Simply pile up another load on top of the one before, as shown below:
SimplePreceding LOAD *, [To Date] - [From Date] - as Duration ; LOAD Date(Date#(FromDate, 'YYYYMMDD'), 'DD MMM YYYY') as [From Date], Date(Date#(ToDate, 'YYYYMMDD'), 'DD MMM YYYY') as [To Date], FROM ..\SourceData\Durations.csv (txt, codepage is 1262, embedded labels, delimiter is ',', msq);
You can have a limitless number of levels of load. And although this looks like you are likely misinterpreting something (like a BI version of Inception), Preceding Loads help you unclutter and simplify a script. You can have expressions that use fields from any of the levels below in order to make new values.
Lastly, although they are not a part of a truly "back to basics" post, I would like to say that there are functions you can utilize in your Preceding Loads that you may previously have only linked with the first position of load.
GROUP BY are allowed to use values from the previous load.
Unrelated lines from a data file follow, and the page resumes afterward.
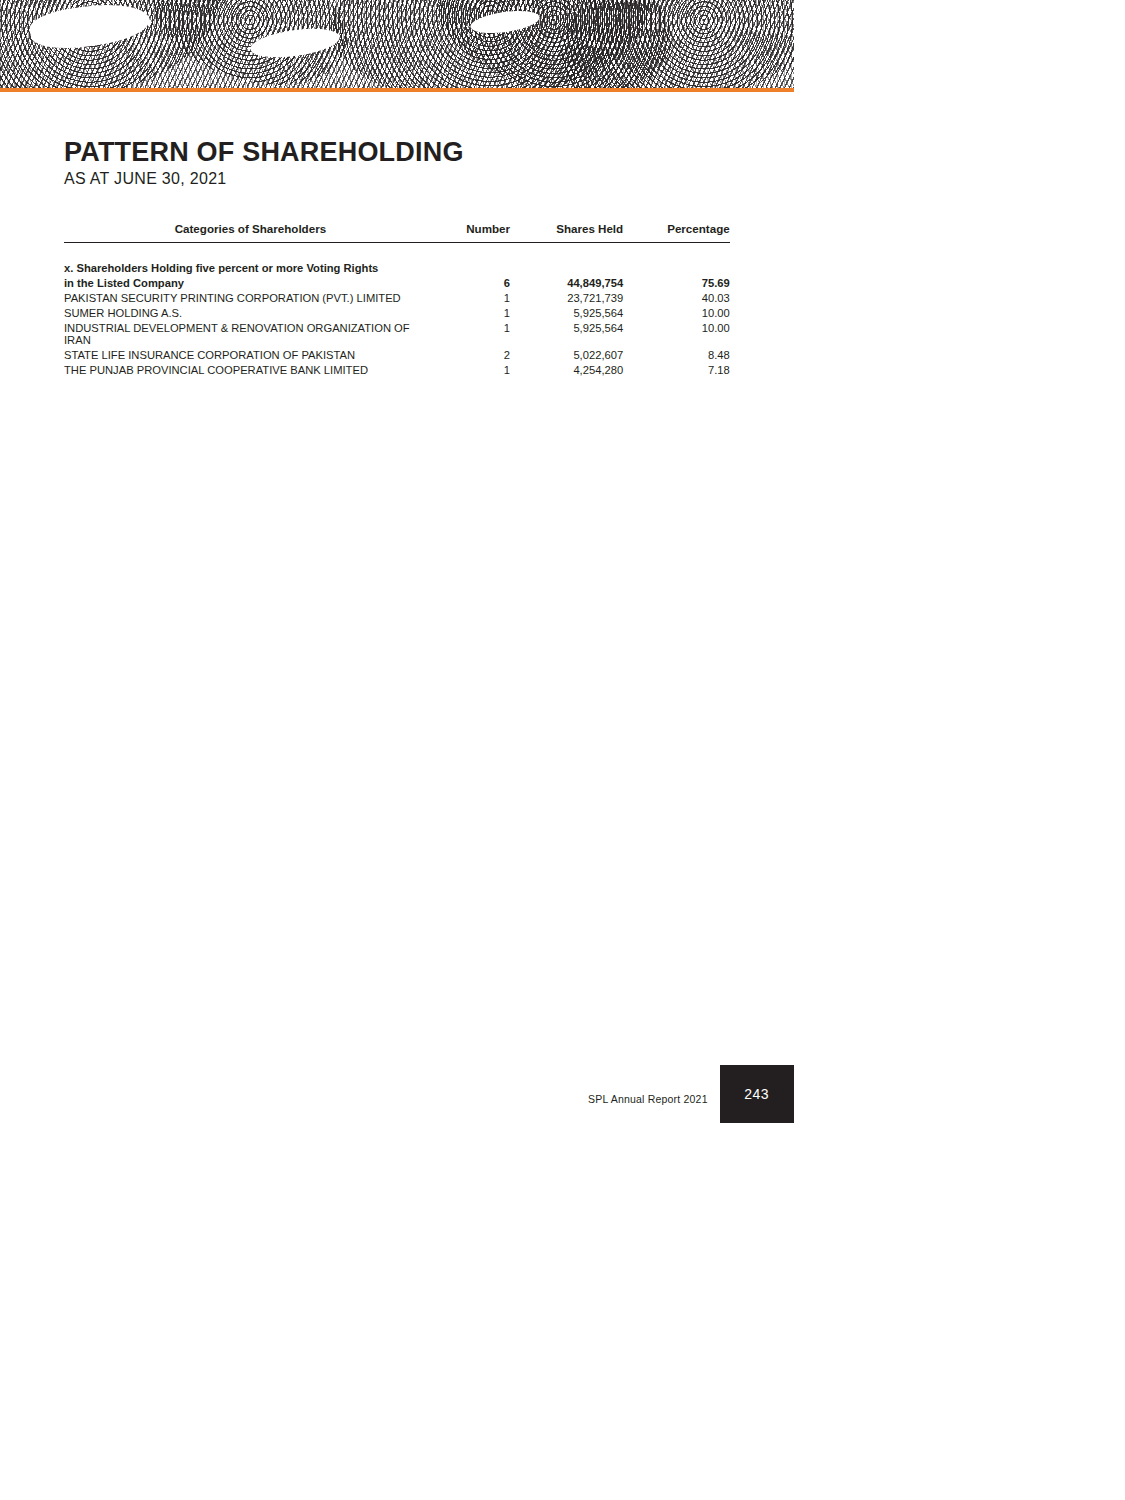PATTERN OF SHAREHOLDING
AS AT JUNE 30, 2021
| Categories of Shareholders | Number | Shares Held | Percentage |
| --- | --- | --- | --- |
| x. Shareholders Holding five percent or more Voting Rights | | | |
| in the Listed Company | 6 | 44,849,754 | 75.69 |
| PAKISTAN SECURITY PRINTING CORPORATION (PVT.) LIMITED | 1 | 23,721,739 | 40.03 |
| SUMER HOLDING A.S. | 1 | 5,925,564 | 10.00 |
| INDUSTRIAL DEVELOPMENT & RENOVATION ORGANIZATION OF IRAN | 1 | 5,925,564 | 10.00 |
| STATE LIFE INSURANCE CORPORATION OF PAKISTAN | 2 | 5,022,607 | 8.48 |
| THE PUNJAB PROVINCIAL COOPERATIVE BANK LIMITED | 1 | 4,254,280 | 7.18 |
SPL Annual Report 2021
243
You should not use these features frequently, but you should know how and why they are sometimes used.
Your toolbox of QlikView load script with Preceding Loads enables you to create complex expressions while preserving your code simply by splitting things up into bite-sized chunks. Cloning can be eliminated and there can be an improvement in maintainability that is impressive for a simple, small technique.
Opinions expressed by DZone contributors are their own.